Biographical/Historical Sketch

William Henry Henderson was born August 25, 1842, in Elbert County, Georgia. He married Amelia Caroline Dunbar and they raised their family in Freestone County, Texas. He was a Confederate soldier in the 7th Texas Infantry, Company G. William entered and was discharged from the army as a private. He died November 20, 1892 in Freestone County, Texas.

Scope and Content Note

In the first letter in this collection, describing Civil War events, dated August 29, 1864, William Henry Henderson follows the Atlants Campaign. He writes a detailed description of the Confederate Army's effort to defend Atlanta. There are references to Generals John Bell Hood, William Hardee, Stephen Dill Lee, Daniel Govan, and Hiram Granbury. Descriptions of the troop movements of both armies are included. Gen. Govan's Brigade engaged in hand-to-hand combat with the butts of their guns and bayonets. The building of fortifications and days spent behind breastworks are long and tedious.

The Official Records of the Union and Confederate Armies, Vol. 68, pgs 671-688, references many of the names, dates, and places appearing in the letters of William Henderson dated from September 1861 through April 1864. William, a member of the 7th Texas Infantry, Company G, mentions the following individuals in his letters: Hiram Bronson Granbury, Col. John Gregg, Col.. William Lewis Moody, Col. J.H. Collett, Capt. Leroy F. Moody, 2nd Lieut. Many of the Texas regiment will eventually be consolidated into one company causing much dissatisfaction among the men.
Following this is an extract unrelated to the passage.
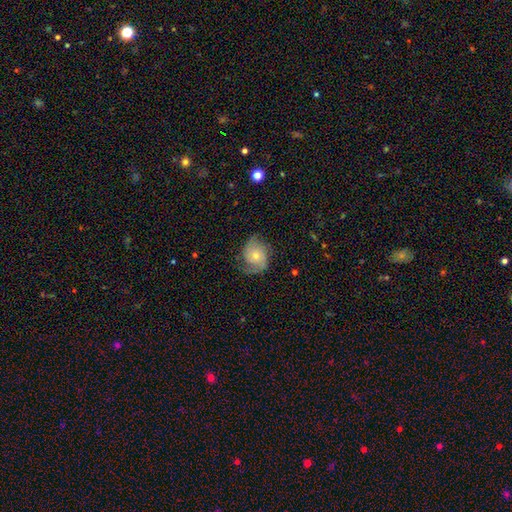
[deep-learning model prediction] The model was most divided on "spiral winding": medium: 42%, tight: 36%, loose: 23%. More confident: edge-on disk — no (97%); spiral arms — yes (94%); bar — no (77%); smooth or featured — featured or disk (73%); spiral arm count — 2 (71%); merging — none (69%); bulge size — small (54%).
There is a reference to General Nathan Bedford Forrest's destruction of the Federal stores at Johnsonville and the capture of fifty thousand pairs of shoes. A letter, not dated, describes the shooting of a deserter by Forrest, which was witnessed by the entire brigade.

William worries about being able to go home on furlough. He states that if he is killed he wants his negroes equally divided and hired out to "good men who will take good care of them."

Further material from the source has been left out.